In the coming weeks, condemnation of Washington gradually gave way to widespread acknowledgment that he had confronted terrifying odds at Fort Necessity. So sharp was the reversal of opinion that in early September the House of Burgesses paid special tribute to Washington and Mackay “for their late, gallant, and brave behavior in the defence of their country.”48 Governor Horatio Sharpe of Maryland, who had excoriated Washington for impulsive behavior, wrote to him and explained that, as the true story of Fort Necessity became known, public opinion had shifted in his favor, and he concluded with the reassuring words: “Your reputation again revived.”49 Thus, the ghastly frontier defeat came to be seen as a doomed but heroic defense rather than a military blunder that might have ruined Washington’s budding career.

The aftermath of Washington’s first military campaign was grievously disappointing to him. The Virginia Regiment, it was decided, would be divided into ten independent companies, with captain the top grade in each. For Washington, this would have meant an insulting demotion from his colonel’s rank. Anyone who thought he would accept such a setback, he wrote indignantly, “must entertain a very contemptible opinion of my weakness.”50 Quite predictably, he decided to resign from the army in October rather than tolerate such a blow to his standing. But with his wilderness forays having confirmed his love of a military life, he said his resignation wasn’t meant “to gratify any desire I had to leave the military line. My inclinations are strongly bent to arms.”51 If the whirlwind events had been hard on the tender ego of the ambitious young Washington, the carnage at Fort Necessity hadn’t shattered his courage or altered his resolution to pursue a military career. For a young man without enormous inherited wealth, the military remained a sure path to colonial advancement.
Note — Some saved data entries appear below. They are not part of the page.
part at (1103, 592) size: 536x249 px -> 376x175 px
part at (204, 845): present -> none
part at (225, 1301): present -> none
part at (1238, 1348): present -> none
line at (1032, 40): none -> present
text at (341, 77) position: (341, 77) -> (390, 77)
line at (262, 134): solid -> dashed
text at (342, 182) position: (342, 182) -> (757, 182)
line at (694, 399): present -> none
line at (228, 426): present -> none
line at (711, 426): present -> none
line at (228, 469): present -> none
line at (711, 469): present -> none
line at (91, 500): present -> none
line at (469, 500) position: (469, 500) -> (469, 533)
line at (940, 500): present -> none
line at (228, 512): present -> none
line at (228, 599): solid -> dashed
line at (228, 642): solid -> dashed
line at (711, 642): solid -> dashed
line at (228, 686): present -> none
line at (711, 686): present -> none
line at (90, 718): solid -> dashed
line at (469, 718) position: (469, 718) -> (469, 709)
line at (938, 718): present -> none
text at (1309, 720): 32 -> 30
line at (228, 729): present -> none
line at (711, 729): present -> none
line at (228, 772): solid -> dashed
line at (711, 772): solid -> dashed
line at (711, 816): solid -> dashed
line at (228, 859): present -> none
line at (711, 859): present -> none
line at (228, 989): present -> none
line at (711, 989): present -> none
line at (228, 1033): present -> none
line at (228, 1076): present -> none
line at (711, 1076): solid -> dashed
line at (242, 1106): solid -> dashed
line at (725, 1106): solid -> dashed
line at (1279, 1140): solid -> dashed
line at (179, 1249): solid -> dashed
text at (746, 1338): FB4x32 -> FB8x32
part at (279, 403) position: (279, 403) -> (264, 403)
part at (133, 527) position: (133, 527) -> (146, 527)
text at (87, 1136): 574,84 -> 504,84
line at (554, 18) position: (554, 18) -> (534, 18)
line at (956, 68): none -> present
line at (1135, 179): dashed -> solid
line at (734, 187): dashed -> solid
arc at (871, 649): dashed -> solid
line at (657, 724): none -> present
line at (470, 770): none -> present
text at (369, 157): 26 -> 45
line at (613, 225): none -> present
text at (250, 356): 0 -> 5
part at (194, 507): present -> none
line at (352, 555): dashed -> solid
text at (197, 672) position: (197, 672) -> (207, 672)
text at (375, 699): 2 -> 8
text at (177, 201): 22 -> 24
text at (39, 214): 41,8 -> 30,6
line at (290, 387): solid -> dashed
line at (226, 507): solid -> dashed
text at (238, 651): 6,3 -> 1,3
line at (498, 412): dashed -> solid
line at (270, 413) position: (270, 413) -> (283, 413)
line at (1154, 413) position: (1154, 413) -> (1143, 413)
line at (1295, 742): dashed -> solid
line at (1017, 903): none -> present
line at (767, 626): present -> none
Washington must have had a premonition that his military retirement was only temporary, for in late October he ordered from London some costly items for a resplendent uniform: a gold shoulder knot, six yards of gold regimental lace, twenty-four gold embroidered loops, a rich crimson military sash, four dozen gilt coat buttons, and a hat adorned with gold lace.52 The young officer seemed to know that the world had not heard its last of him.